Wednesday, January 24, 2018

The Maggie

Over the weekend I watched The Maggie off my DVR. It's a British movie that, when it was released in the US, was retitled High and Dry for no particularly good reason since the title refers to the name of a boat and not as far as I can tell any British cultural reference Americans wouldn't get. Anyhow, the movie is available on DVD from the TCM Shop so I'm comfortable doing a full-length post on it.

MacTaggart (Alex Mackenzie) is the skipper of the Maggie, a boat known as a puffer that is in a very parlous state. So much so that when it pulls into harbor in Glasgow, the harbor master declares it not seaworthy. MacTaggart is going to need £300 to repair it, a princely sum in early 1950s Scotland.

However, he's in a bit of luck. A wealthy American businessman is on the phone with one of the shipping companies saying that he needs to get a bunch of stuff shipped from Glasgow to his new house on one of the islands off the coast. All of the other boats are booked solid, and where is the guy going to get a boat at this short notice? It just so happens that MacTaggart has his boat, even if it shouldn't be sailing.

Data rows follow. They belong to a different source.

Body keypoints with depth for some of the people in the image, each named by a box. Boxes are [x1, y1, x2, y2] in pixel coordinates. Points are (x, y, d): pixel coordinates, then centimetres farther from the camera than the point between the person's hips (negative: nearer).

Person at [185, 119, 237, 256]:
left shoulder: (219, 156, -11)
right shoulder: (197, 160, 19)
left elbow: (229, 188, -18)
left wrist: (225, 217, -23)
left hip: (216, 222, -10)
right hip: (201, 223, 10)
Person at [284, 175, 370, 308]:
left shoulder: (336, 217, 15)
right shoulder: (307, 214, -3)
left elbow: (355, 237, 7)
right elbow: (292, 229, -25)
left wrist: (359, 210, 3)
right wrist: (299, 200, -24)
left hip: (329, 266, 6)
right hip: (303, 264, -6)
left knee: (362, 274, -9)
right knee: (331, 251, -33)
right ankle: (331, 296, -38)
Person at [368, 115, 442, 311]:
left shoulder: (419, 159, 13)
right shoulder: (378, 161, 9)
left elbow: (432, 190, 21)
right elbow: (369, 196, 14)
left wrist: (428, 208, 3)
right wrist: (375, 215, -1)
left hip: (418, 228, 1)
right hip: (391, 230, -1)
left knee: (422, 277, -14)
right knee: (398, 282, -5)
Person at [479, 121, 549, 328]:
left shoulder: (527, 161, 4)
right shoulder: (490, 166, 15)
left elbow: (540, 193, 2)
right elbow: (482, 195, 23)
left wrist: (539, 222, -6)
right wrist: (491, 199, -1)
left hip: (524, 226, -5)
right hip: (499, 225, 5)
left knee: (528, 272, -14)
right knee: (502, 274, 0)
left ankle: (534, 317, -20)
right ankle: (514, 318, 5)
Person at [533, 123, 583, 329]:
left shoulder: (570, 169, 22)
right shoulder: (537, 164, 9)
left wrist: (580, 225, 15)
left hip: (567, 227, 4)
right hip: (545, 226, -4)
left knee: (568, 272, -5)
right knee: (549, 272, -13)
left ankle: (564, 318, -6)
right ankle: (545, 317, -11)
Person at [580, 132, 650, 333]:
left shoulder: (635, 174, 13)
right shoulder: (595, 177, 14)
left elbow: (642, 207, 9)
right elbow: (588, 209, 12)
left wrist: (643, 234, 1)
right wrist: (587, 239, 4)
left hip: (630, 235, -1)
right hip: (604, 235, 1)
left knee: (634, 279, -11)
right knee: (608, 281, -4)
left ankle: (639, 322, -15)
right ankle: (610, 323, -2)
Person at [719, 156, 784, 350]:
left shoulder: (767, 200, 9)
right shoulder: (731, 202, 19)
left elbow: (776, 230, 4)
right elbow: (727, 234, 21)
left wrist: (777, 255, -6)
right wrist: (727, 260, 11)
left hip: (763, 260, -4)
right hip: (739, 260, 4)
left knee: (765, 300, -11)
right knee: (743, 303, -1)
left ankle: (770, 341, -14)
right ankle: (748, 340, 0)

The inspector inspects the wrong boat and MacTaggart doesn't stop him, and soon enough MacTaggart is going to be on his way.

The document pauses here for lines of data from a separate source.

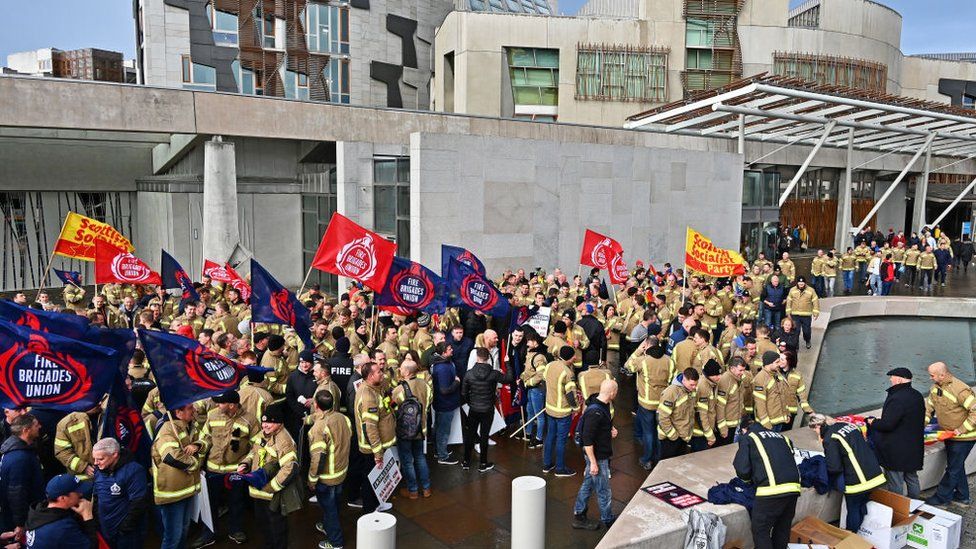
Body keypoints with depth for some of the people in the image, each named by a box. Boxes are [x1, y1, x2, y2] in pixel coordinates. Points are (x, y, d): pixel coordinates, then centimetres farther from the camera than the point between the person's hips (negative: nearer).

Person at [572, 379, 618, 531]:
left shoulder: (602, 406, 1)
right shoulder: (595, 412, -29)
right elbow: (587, 440, -27)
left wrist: (611, 429, 1)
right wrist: (593, 462, -23)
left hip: (600, 454, 10)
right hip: (597, 457, -10)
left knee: (588, 484, 20)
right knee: (603, 491, 8)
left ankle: (578, 516, 33)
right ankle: (608, 521, 26)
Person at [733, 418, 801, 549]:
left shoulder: (747, 437, 11)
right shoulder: (780, 436, 26)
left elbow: (742, 469, 1)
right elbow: (789, 462, 23)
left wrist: (749, 479, 22)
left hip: (771, 489, -6)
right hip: (794, 488, 6)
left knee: (760, 531, 7)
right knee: (783, 528, 21)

Of course, the businessman, airline executive Calvin Marshall (Paul Douglas) soon finds out about the ship that is transporting his goods, and he's none too happy, demanding that his stuff get taken off the boat, and sending his representative Pusey (Hubert Gregg) after the boat. However, MacTaggart is a crafty man, constantly outwitting the dull Pusey.

Eventually, Marshall himself starts going after the Maggie, finally coming to the conclusion that the only way he's going to make certain his stuff remains safe is to get on the boat himself. Even then, however, MacTaggart isn't going to make the journey an easy one for Marshall...

The Maggie is a movie that has a really good idea but one that I found was fairly substantially hampered by the execution. The big problem for me is that MacTaggart in his dishonesty becomes an increasinly unappealing character. At one point, Marshall gets the brilliant idea to buy the boat out from under him, although it's actually MacTaggart's sister who owns the boat and she refuses to sell. Still, I would have been happy with Marshall gaining ownership and throwing MacTaggart into the ocean. There is a story to be had about a boat owner who needs a job to save himself financially (I'm reminded of Beyond the Poseidon Adventure as an example) combined with the adventure of The African Queen in getting from point A to point B. Indeed, a story could have been fashioned to have Marshall become sympathetic to MacTaggart and the two working together. But that's not what we get in the movie.

And then, with all that having been done, the movie turns around and comes up with an ending that to me made no sense in one of the main characters' motivations. Oh, and there's an obnoxious kid, too.

Still, Paul Douglas puts in another good turn as the brusque American in a strange land. I suppose Mackenzie is good at what he's being asked to do, although I still find the character extremely irritating. There's also one wonderful sequence when the boat stops at one of the islands and winds up at a former fisherman's 100th birthday party. You get the feeling there's a fair amount of authenticity in this, especially with the Scots Gaelic (I think; I didn't understand the speech) being used.

I think I'd be more likely to pick this up if it were part of a box set of Ealing comedies rather than as a standalone. But your mileage may vary; as always feel free to judge for yourself.